Wu Tsai Neuro's weekly seminar series is being held virtually during the winter and spring quarters. We hope to be able to bring the community together for in-person seminars again in the fall.
Community members interested in meeting with this week's speaker should contact host Michael Lin.
University of California, Davis
Lin’s research focuses on engineering optical probes for monitoring and controlling neural circuitry in living behaving animal. These new imaging techniques have greatly impacted the field of neuroscience, facilitating new types of biological experiments performed to address previously intractable questions.
Lin was born and raised in China. After graduating from University of Science and Technology of China, she joined an interdisciplinary PhD program at Northwestern University, where she studied the mechanisms of protein processing via ubiquitin-proteasome pathway in Dr. Andreas Matouschek’s lab. She then moved to HHMI Janelia Farm as a postdoc. The highly collaborative environment at Janelia resulted in her multidisciplinary training under three principle investigators, Dr. Loren Looger, Dr. Karel Svoboda and Dr. Luke Lavis. There, her research focused on engineering optical probes for monitoring and controlling neural circuitry in living, behaving animals.
These new imaging techniques have greatly impacted the field of neuroscience, facilitating new types of biological experiments performed to address previously intractable questions. One indication of the impact of this particular project on the field is the fact that the published paper on this topic (Tian et al, Nature Methods, 2009) has been cited about 400 times.

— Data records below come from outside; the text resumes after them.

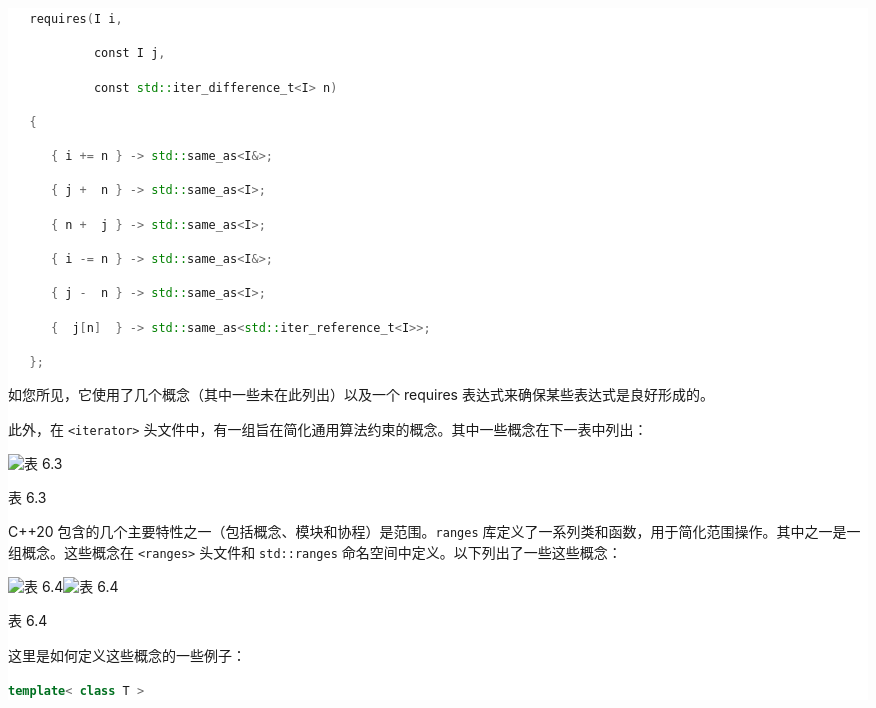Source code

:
 ```cpp
   requires(I i, 
```

```cpp
            const I j, 
```

```cpp
            const std::iter_difference_t<I> n)
```

```cpp
   {
```

```cpp
      { i += n } -> std::same_as<I&>;
```

```cpp
      { j +  n } -> std::same_as<I>;
```

```cpp
      { n +  j } -> std::same_as<I>;
```

```cpp
      { i -= n } -> std::same_as<I&>;
```

```cpp
      { j -  n } -> std::same_as<I>;
```

```cpp
      {  j[n]  } -> std::same_as<std::iter_reference_t<I>>;
```

```cpp
   };
```

如您所见，它使用了几个概念（其中一些未在此列出）以及一个 requires 表达式来确保某些表达式是良好形成的。

此外，在 `<iterator>` 头文件中，有一组旨在简化通用算法约束的概念。其中一些概念在下一表中列出：

![表 6.3](img/B18367_06_Table3.jpg)

表 6.3

C++20 包含的几个主要特性之一（包括概念、模块和协程）是范围。`ranges` 库定义了一系列类和函数，用于简化范围操作。其中之一是一组概念。这些概念在 `<ranges>` 头文件和 `std::ranges` 命名空间中定义。以下列出了一些这些概念：

![表 6.4](img/B18367_06_Table4.1.jpg)![表 6.4](img/B18367_06_Table4.2.jpg)

表 6.4

这里是如何定义这些概念的一些例子：

```cpp
template< class T >
```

Lin has been with UC Davis since 2012.
Watching the brain in action: creating tools for functional analysis of neural circuitry
To study the neural circuitry, the action of one cells under the context of others, one would precisely measure and perturb specific neuronal populations and molecules in behaving animals who are specifically engaged in performing the computation or function of interest. The dataset of millions of neurons firing together underlying a behavior are required to develop and refine theories (hypotheses) explaining animal behavior in terms of brain physiology. The focus of lab is to develop novel genetically encoded indicators based on fluorescence proteins, especially focusing on direct and specific measurement of myriad input signals with needed spatial and temporal resolutions. In this talk, I will discuss our recent progress into develop and apply a new suite of genetically encoded indicators of neural activity. I will discuss the design, characterization and applications of these genetically encoded indicators for both in vivo imaging and drug discovery. In combination with calcium imaging and optogenetics, these sensors are well poised to permit direct functional analysis of how the spatiotemporal coding of neural input signaling mediates the plasticity and function of target circuits.